A group of computer scientists have been able to train an AI deep learning model to recognize keystrokes with 95% accuracy.
This brings up the deeply troubling possibility of bad actors being able to do the same in order to steal passwords by merely recording the sound of keystrokes.
Such an attack is called a side-channel attack and does not require hackers to gain access to the victim’s device.
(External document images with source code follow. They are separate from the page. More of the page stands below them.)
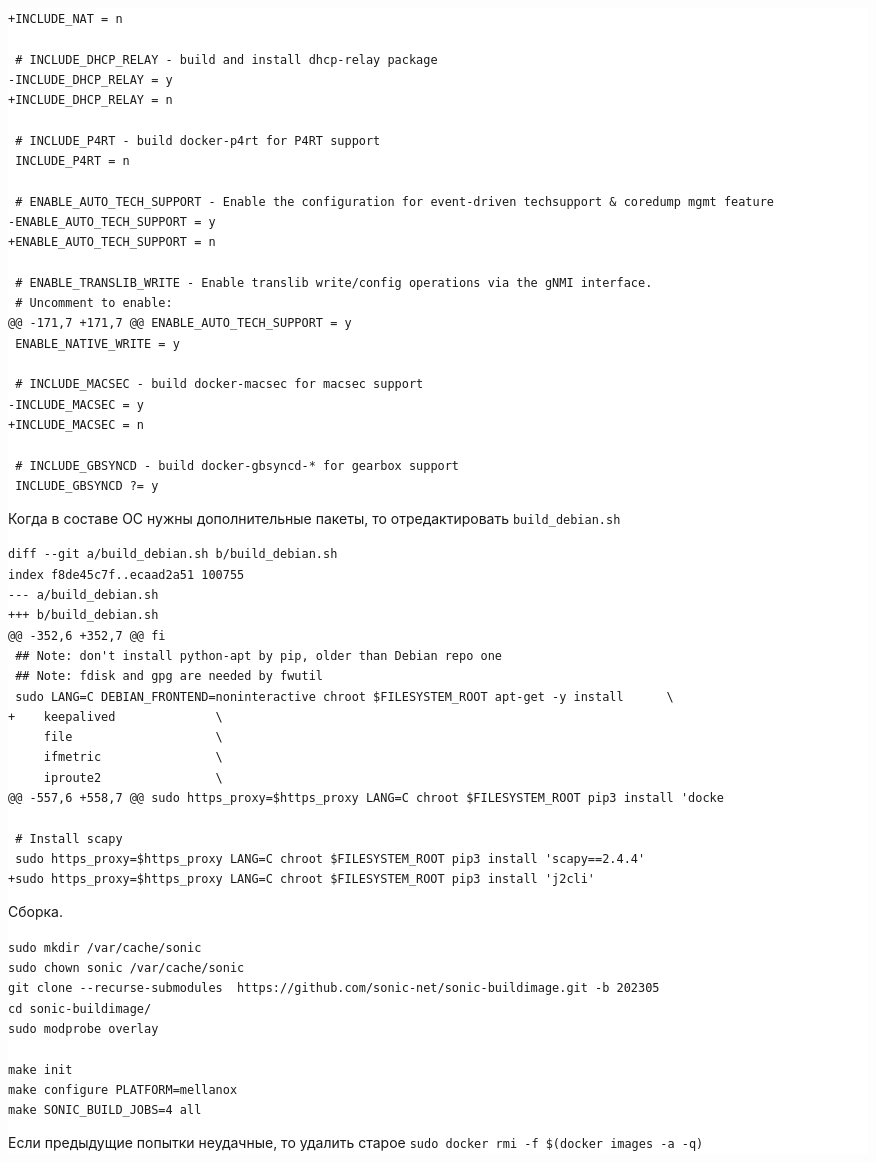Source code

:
 ```
+INCLUDE_NAT = n

 # INCLUDE_DHCP_RELAY - build and install dhcp-relay package
-INCLUDE_DHCP_RELAY = y
+INCLUDE_DHCP_RELAY = n

 # INCLUDE_P4RT - build docker-p4rt for P4RT support
 INCLUDE_P4RT = n

 # ENABLE_AUTO_TECH_SUPPORT - Enable the configuration for event-driven techsupport & coredump mgmt feature
-ENABLE_AUTO_TECH_SUPPORT = y
+ENABLE_AUTO_TECH_SUPPORT = n

 # ENABLE_TRANSLIB_WRITE - Enable translib write/config operations via the gNMI interface.
 # Uncomment to enable:
@@ -171,7 +171,7 @@ ENABLE_AUTO_TECH_SUPPORT = y
 ENABLE_NATIVE_WRITE = y

 # INCLUDE_MACSEC - build docker-macsec for macsec support
-INCLUDE_MACSEC = y
+INCLUDE_MACSEC = n

 # INCLUDE_GBSYNCD - build docker-gbsyncd-* for gearbox support
 INCLUDE_GBSYNCD ?= y
```

Когда в составе ОС нужны дополнительные пакеты, то отредактировать `build_debian.sh`
```
diff --git a/build_debian.sh b/build_debian.sh
index f8de45c7f..ecaad2a51 100755
--- a/build_debian.sh
+++ b/build_debian.sh
@@ -352,6 +352,7 @@ fi
 ## Note: don't install python-apt by pip, older than Debian repo one
 ## Note: fdisk and gpg are needed by fwutil
 sudo LANG=C DEBIAN_FRONTEND=noninteractive chroot $FILESYSTEM_ROOT apt-get -y install      \
+    keepalived              \
     file                    \
     ifmetric                \
     iproute2                \
@@ -557,6 +558,7 @@ sudo https_proxy=$https_proxy LANG=C chroot $FILESYSTEM_ROOT pip3 install 'docke

 # Install scapy
 sudo https_proxy=$https_proxy LANG=C chroot $FILESYSTEM_ROOT pip3 install 'scapy==2.4.4'
+sudo https_proxy=$https_proxy LANG=C chroot $FILESYSTEM_ROOT pip3 install 'j2cli'
```

Сборка.
```
sudo mkdir /var/cache/sonic
sudo chown sonic /var/cache/sonic
git clone --recurse-submodules  https://github.com/sonic-net/sonic-buildimage.git -b 202305
cd sonic-buildimage/
sudo modprobe overlay

make init
make configure PLATFORM=mellanox
make SONIC_BUILD_JOBS=4 all
```
Если предыдущие попытки неудачные, то удалить староe `sudo docker rmi -f $(docker images -a -q)`
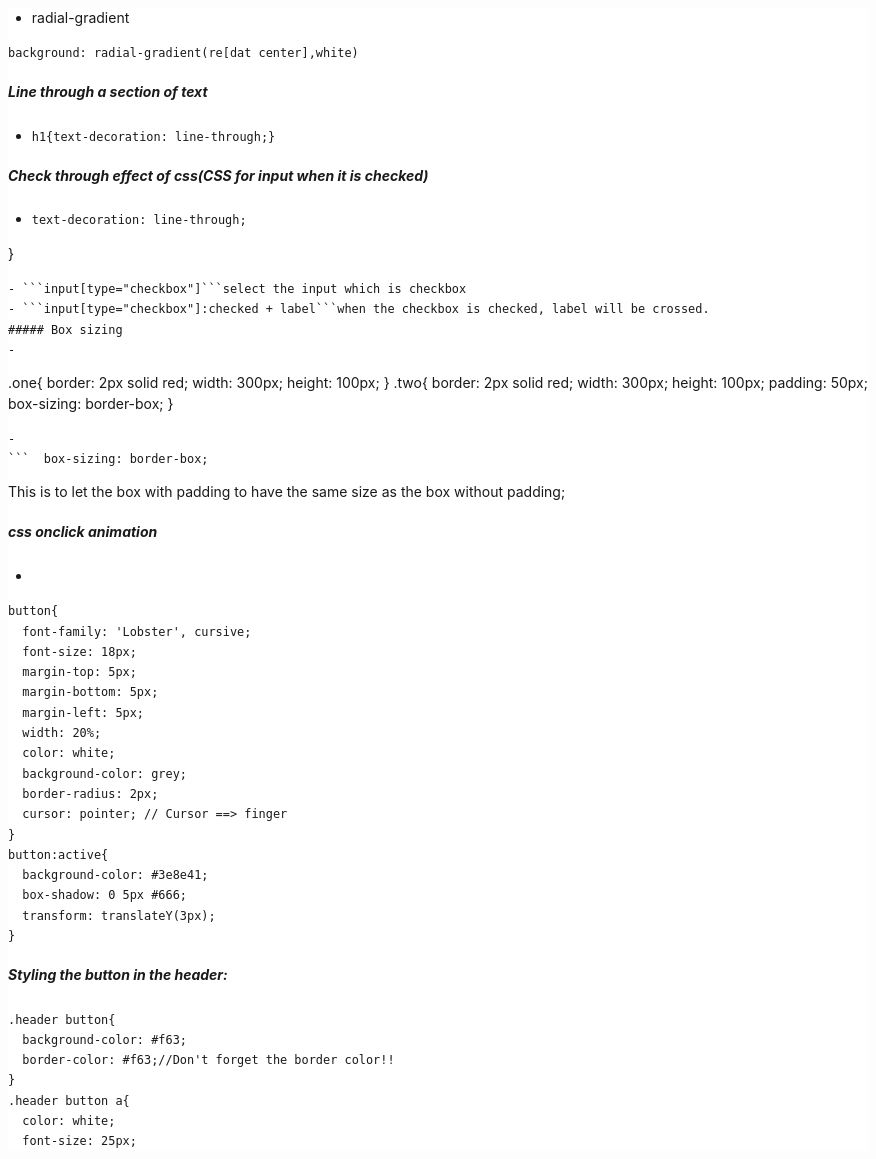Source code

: - radial-gradient<br>
```
background: radial-gradient(re[dat center],white)
```
##### Line through a section of text
- ```h1{text-decoration: line-through;}```
##### Check through effect of css(CSS for input when it is checked)
- ```input[type="checkbox"]:checked + label{
  text-decoration: line-through;
}
```
- ```input[type="checkbox"]```select the input which is checkbox
- ```input[type="checkbox"]:checked + label```when the checkbox is checked, label will be crossed.
##### Box sizing
-
```
.one{
  border: 2px solid red;
  width: 300px;
  height: 100px;
}
.two{
  border: 2px solid red;
  width: 300px;
  height: 100px;
  padding: 50px;
  box-sizing: border-box;
}
```
-
```  box-sizing: border-box;
```
This is to let the box with padding to have the same size as the box without padding;
##### css onclick animation
-
```
button{
  font-family: 'Lobster', cursive;
  font-size: 18px;
  margin-top: 5px;
  margin-bottom: 5px;
  margin-left: 5px;
  width: 20%;
  color: white;
  background-color: grey;
  border-radius: 2px;
  cursor: pointer; // Cursor ==> finger
}
button:active{
  background-color: #3e8e41;
  box-shadow: 0 5px #666;
  transform: translateY(3px);
}
```
##### Styling the button in the header:
```
.header button{
  background-color: #f63;
  border-color: #f63;//Don't forget the border color!!
}
.header button a{
  color: white;
  font-size: 25px;
```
It can be carried out by collecting signals being emitted by the targeted hardware.
As per the research conducted by Durham University, Royal Holloway University of London and University of Surrey researchers, when trained on keystrokes recorded by a nearby phone, the machine learning (ML) classifier achieved an accuracy of 95%.
When trained on keystrokes recorded using the video-conferencing software Zoom, it was able to reach an accuracy of 93%.
The researchers used an Apple MacBook Pro 16-inch (2021) with 16 GB of memory and the M1 Pro processor, notes ZDNet. They recorded the laptop’s keyboard clicks on an iPhone 13 Mini placed on a microfiber cloth about 7 inches away from the laptop as well as Zoom’s built-in recording function on the MacBook.
In both the types of experiments, 36 of the laptop’s keys were used, with each pressed 25 times in a row, varying in pressure and finger, and a single file containing all 25 presses.
Based on the success of the classifier at being able to identify the keys being pressed, the study shows that side channel attacks to steal passwords or sensitive data being typed can easily be executed using off-the-shelf equipment and algorithms.
Some of the suggested methods to mitigate the risk of such attacks currently include:
- Switching to touch typing.
- Varying your typing style.
- Using a mix of lower case and upper case alphabets, special characters and numbers for passwords.
- Enabling multi-factor authentication.
- And (for vendors) adding fake keystrokes to VoIP apps like Zoom or Skype.